Глава IV

Наступил новый, отличный от предыдущего, но по-прежнему сходный с прошлым день. На оживлённых улицах Столицы выкрикивали газетчики, раздавались конское ржание и людская молва, начинался звон церковных колоколов, экипажи продолжали вечную сутолоку. Благодаря журналистам смертные прекрасно знали план, задуманный предержащими властями.

— Что творится с нашей замечательной планетой? — стоя в готовом к визиту кабинете, вопрошал мудрый Премьер. — В благословенные древние времена не было красной песчаной корки, что испокон веков покрывает моря и океаны. Пароход плывёт по Атлантике по каналу, и этим всё сказано. Скоро к нам прибудут пусть истые инородцы, но замечательные личности и гении. Час настал.

В главное помещение Резиденции вошёл крепко сбитый темноволосый мужчина с умным выражением круглого лица под котелком. Его попутчиком был стройный брюнет с элегантными усами и в необходимых ему серых перчатках. Весь цивилизованный мир рукоплескал их достижениям. Перед спокойным взором Главы Империи явились Томас Алва Эдисон и Никола Тесла.

— Надеюсь, господа, вы не перессорились из-за постоянного и переменного тока.

— Никак нет, — поспешил с ответом Эдисон, на миг явив раздражительный характер.

— Неизбежные разногласия мы отложили в сторону, если это угодно Вашей светлости, — с вежливостью отвечал его конкурент. — Только будьте добры, помните о моей боязни. Берегите меня от микробов.

Правительство обещало, что выполнит просьбу.

— Поклянитесь, что вы не японские шпионы.

Гости повиновались, первый из них не скрывал видимое пренебрежение к предмету клятвы.

— Справедливости ради, электрическую лампу и беспроволочный телеграф разрабатывали далеко не только вы. Но благодаря тому, что Эдисон изобрёл фонограф, наши певцы получили возможность петь под фонограмму.

Тесла обратил к давнему оппоненту взор, полный тщательно скрываемого презрения.

— Не меньшей справедливости ради, церковные чины провозглашали, что электричество есть деятельность Ильи Пророка. Молитесь же, чтобы не получить электрический удар.

Эдисон сморщился, а Тесла приподнял чёрные брови. Им, инородцам, глубинную суть не понять.

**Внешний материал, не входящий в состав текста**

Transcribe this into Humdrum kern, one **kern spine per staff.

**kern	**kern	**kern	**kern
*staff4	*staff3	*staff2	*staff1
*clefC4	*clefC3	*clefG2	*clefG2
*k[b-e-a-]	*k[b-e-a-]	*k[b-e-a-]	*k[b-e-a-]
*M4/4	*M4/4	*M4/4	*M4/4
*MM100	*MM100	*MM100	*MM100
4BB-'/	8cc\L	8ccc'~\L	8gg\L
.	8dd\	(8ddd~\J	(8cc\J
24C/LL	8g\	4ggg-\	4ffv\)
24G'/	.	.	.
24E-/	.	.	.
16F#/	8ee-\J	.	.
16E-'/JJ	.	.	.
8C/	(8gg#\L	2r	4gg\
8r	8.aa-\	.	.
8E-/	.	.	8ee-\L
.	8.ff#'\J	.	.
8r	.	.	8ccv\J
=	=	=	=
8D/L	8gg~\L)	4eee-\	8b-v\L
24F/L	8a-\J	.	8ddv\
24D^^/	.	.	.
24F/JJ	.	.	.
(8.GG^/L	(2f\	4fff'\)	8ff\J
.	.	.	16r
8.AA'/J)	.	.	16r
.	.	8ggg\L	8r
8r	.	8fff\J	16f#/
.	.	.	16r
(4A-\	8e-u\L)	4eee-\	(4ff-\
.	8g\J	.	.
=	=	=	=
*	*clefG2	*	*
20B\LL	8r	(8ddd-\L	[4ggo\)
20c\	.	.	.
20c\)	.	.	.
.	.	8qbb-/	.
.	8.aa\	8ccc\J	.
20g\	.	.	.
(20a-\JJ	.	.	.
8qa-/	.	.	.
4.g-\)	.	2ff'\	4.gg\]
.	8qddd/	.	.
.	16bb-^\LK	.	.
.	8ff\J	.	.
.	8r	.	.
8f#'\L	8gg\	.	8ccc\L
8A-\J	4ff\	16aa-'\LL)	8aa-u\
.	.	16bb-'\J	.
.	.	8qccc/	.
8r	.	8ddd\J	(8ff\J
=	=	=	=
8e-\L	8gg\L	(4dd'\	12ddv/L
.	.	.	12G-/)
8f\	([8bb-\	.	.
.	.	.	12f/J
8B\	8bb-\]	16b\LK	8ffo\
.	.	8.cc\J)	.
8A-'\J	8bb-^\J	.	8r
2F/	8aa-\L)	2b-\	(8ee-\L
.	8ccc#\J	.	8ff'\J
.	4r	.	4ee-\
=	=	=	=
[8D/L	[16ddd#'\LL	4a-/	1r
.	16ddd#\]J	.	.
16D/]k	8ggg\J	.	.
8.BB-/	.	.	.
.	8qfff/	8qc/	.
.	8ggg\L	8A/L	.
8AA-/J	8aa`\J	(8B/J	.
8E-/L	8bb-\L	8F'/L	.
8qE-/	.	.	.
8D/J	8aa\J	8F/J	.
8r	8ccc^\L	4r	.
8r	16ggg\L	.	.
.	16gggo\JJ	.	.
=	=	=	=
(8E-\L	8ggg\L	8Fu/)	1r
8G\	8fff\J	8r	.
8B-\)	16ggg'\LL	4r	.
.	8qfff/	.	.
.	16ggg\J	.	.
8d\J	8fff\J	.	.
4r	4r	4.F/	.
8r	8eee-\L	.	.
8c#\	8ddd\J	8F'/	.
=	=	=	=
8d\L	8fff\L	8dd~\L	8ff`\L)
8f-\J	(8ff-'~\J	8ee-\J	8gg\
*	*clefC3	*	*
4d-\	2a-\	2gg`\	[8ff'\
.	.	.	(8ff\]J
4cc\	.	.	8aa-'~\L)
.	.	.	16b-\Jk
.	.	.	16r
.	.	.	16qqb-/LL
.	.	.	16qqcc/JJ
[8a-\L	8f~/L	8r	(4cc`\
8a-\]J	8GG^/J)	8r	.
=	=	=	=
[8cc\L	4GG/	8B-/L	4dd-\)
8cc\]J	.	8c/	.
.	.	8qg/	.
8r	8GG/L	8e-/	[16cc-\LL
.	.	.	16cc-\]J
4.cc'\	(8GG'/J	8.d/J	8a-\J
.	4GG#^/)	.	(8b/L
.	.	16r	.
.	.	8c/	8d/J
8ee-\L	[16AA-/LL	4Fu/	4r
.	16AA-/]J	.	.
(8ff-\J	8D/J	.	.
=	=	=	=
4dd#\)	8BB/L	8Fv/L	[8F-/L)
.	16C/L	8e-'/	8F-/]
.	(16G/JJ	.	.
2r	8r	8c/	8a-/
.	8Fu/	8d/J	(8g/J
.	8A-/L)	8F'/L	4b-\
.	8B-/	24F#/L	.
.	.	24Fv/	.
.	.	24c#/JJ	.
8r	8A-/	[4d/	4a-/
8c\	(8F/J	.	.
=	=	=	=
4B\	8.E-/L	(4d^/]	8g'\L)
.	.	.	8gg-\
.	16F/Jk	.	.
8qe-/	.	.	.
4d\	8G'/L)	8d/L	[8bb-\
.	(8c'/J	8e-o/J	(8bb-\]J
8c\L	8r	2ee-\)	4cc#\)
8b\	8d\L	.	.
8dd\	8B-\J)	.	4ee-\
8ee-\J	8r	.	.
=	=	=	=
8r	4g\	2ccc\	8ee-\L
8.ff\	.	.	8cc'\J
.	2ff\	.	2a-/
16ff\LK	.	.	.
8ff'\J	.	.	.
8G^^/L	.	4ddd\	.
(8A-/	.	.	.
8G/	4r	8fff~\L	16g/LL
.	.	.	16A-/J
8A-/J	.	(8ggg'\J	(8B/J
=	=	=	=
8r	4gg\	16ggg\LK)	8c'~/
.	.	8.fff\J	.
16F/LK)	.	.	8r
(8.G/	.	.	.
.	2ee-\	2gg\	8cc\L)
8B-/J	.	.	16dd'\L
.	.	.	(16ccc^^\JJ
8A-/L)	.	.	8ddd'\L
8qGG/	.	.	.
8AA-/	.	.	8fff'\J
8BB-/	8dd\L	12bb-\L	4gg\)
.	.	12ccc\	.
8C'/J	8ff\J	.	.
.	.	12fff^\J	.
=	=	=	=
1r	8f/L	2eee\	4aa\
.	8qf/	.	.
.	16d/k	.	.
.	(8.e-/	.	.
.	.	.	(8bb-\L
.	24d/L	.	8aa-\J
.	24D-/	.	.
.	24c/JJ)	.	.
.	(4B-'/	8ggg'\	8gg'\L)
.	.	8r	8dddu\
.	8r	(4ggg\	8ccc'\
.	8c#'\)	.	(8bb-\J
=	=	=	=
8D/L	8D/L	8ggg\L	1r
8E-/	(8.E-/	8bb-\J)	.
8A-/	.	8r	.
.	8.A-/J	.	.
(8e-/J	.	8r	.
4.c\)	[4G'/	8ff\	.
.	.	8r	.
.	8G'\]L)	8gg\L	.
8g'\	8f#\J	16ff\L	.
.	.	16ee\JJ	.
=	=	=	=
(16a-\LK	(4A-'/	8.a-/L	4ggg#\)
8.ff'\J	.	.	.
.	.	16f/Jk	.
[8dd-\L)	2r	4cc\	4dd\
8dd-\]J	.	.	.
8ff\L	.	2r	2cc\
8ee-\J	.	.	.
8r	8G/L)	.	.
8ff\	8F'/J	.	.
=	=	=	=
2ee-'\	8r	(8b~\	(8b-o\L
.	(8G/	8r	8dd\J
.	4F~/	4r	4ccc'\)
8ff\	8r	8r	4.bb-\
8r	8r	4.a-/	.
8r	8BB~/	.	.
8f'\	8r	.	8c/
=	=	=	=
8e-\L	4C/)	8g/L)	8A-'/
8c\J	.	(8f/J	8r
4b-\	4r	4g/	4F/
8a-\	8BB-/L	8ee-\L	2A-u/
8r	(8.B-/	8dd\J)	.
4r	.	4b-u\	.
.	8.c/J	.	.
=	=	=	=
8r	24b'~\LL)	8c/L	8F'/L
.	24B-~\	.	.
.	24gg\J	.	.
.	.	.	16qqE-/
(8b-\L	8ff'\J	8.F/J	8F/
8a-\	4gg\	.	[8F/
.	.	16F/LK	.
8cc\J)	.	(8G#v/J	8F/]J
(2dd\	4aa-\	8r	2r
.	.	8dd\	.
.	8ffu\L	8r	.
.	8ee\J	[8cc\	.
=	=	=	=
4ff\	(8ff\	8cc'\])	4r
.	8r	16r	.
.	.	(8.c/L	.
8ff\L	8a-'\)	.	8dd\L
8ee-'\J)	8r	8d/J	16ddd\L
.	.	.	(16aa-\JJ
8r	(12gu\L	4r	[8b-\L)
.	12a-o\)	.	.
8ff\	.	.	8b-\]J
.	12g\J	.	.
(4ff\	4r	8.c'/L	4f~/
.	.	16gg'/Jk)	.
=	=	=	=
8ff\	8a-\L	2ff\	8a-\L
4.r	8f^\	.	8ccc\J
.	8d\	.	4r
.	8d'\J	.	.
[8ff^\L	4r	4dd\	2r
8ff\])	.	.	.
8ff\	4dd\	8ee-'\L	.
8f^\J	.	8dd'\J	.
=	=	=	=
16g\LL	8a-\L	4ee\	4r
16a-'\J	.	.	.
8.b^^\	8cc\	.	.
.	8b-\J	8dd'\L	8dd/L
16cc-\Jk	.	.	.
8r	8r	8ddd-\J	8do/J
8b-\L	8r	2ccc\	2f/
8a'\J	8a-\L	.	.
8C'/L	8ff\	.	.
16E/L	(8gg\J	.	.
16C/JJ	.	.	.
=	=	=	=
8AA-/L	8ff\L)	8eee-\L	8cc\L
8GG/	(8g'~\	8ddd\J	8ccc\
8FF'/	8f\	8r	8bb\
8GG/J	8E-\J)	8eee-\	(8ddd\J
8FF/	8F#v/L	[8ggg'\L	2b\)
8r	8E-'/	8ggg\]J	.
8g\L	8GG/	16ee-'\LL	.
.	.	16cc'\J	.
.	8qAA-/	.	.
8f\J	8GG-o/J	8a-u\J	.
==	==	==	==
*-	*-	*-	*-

— Мы пригласили вас по совету одного выдающего патриота нашей Империи. Видите карту соседней Земли? — Министр Колоний продемонстрировал изображение двух далёких от нас полушарий. — На ней всё есть. Киммерийское море, Тирренское море, Земля Гесперия, Земля Элизиум. Здесь Каналы Стикс, а там Каналы Церберус. А эта территория зовётся «акватория». Зовётся «акватория», господа. Поблагодарим таких знаменитых учёных, как Скиапарелли и Лоуэлл. Заранее поделим соседний мир колониальной администрацией.

Стрелки часов сдвинулись к трём. Встреча длилась в течение получаса без перерыва на обед. Власть имущие уговаривали великих граждан не дружественной противолежащей державы оказать посильную помощь.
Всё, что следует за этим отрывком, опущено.